**Brief:** Please copy out every line of the material below, word for word and without any changes.

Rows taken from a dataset
::::::::::
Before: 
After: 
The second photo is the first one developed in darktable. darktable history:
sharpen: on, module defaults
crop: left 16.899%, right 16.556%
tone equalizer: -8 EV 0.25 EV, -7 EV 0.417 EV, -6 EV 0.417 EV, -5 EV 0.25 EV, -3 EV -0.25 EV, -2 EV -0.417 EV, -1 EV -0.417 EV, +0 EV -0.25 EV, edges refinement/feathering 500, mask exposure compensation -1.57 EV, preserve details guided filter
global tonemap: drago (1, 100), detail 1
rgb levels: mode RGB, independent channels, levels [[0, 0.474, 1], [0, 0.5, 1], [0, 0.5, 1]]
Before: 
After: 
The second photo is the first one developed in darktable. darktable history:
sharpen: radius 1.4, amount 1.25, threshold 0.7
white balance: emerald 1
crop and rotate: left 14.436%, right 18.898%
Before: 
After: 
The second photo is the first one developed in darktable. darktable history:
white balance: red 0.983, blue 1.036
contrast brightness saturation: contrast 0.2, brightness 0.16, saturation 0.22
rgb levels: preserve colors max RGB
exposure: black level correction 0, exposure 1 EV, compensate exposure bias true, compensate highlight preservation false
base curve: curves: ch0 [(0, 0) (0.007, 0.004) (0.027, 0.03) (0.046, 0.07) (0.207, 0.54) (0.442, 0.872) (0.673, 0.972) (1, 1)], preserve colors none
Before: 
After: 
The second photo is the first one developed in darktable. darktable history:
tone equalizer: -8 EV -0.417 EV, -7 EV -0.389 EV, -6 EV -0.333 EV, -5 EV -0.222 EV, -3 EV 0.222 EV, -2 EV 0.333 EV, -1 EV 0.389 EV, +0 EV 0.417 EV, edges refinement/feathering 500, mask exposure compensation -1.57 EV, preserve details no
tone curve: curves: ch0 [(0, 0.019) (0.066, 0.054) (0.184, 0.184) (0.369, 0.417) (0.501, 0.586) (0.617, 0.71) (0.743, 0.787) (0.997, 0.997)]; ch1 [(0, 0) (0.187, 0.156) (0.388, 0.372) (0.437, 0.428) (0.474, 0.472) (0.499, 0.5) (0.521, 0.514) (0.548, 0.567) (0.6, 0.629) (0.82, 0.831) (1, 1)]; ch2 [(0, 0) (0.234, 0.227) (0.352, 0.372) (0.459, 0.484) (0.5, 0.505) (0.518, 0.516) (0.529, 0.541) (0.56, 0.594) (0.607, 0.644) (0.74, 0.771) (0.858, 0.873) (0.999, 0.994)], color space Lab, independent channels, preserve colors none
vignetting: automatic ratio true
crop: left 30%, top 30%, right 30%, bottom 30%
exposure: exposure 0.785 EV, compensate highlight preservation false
::::::::::
**Response to this task:**
Before: 
After: 
The second photo is the first one developed in darktable. darktable history:
sharpen: on, module defaults
crop: left 16.899%, right 16.556%
tone equalizer: -8 EV 0.25 EV, -7 EV 0.417 EV, -6 EV 0.417 EV, -5 EV 0.25 EV, -3 EV -0.25 EV, -2 EV -0.417 EV, -1 EV -0.417 EV, +0 EV -0.25 EV, edges refinement/feathering 500, mask exposure compensation -1.57 EV, preserve details guided filter
global tonemap: drago (1, 100), detail 1
rgb levels: mode RGB, independent channels, levels [[0, 0.474, 1], [0, 0.5, 1], [0, 0.5, 1]]
Before: 
After: 
The second photo is the first one developed in darktable. darktable history:
sharpen: radius 1.4, amount 1.25, threshold 0.7
white balance: emerald 1
crop and rotate: left 14.436%, right 18.898%
Before: 
After: 
The second photo is the first one developed in darktable. darktable history:
white balance: red 0.983, blue 1.036
contrast brightness saturation: contrast 0.2, brightness 0.16, saturation 0.22
rgb levels: preserve colors max RGB
exposure: black level correction 0, exposure 1 EV, compensate exposure bias true, compensate highlight preservation false
base curve: curves: ch0 [(0, 0) (0.007, 0.004) (0.027, 0.03) (0.046, 0.07) (0.207, 0.54) (0.442, 0.872) (0.673, 0.972) (1, 1)], preserve colors none
Before: 
After: 
The second photo is the first one developed in darktable. darktable history:
tone equalizer: -8 EV -0.417 EV, -7 EV -0.389 EV, -6 EV -0.333 EV, -5 EV -0.222 EV, -3 EV 0.222 EV, -2 EV 0.333 EV, -1 EV 0.389 EV, +0 EV 0.417 EV, edges refinement/feathering 500, mask exposure compensation -1.57 EV, preserve details no
tone curve: curves: ch0 [(0, 0.019) (0.066, 0.054) (0.184, 0.184) (0.369, 0.417) (0.501, 0.586) (0.617, 0.71) (0.743, 0.787) (0.997, 0.997)]; ch1 [(0, 0) (0.187, 0.156) (0.388, 0.372) (0.437, 0.428) (0.474, 0.472) (0.499, 0.5) (0.521, 0.514) (0.548, 0.567) (0.6, 0.629) (0.82, 0.831) (1, 1)]; ch2 [(0, 0) (0.234, 0.227) (0.352, 0.372) (0.459, 0.484) (0.5, 0.505) (0.518, 0.516) (0.529, 0.541) (0.56, 0.594) (0.607, 0.644) (0.74, 0.771) (0.858, 0.873) (0.999, 0.994)], color space Lab, independent channels, preserve colors none
vignetting: automatic ratio true
crop: left 30%, top 30%, right 30%, bottom 30%
exposure: exposure 0.785 EV, compensate highlight preservation false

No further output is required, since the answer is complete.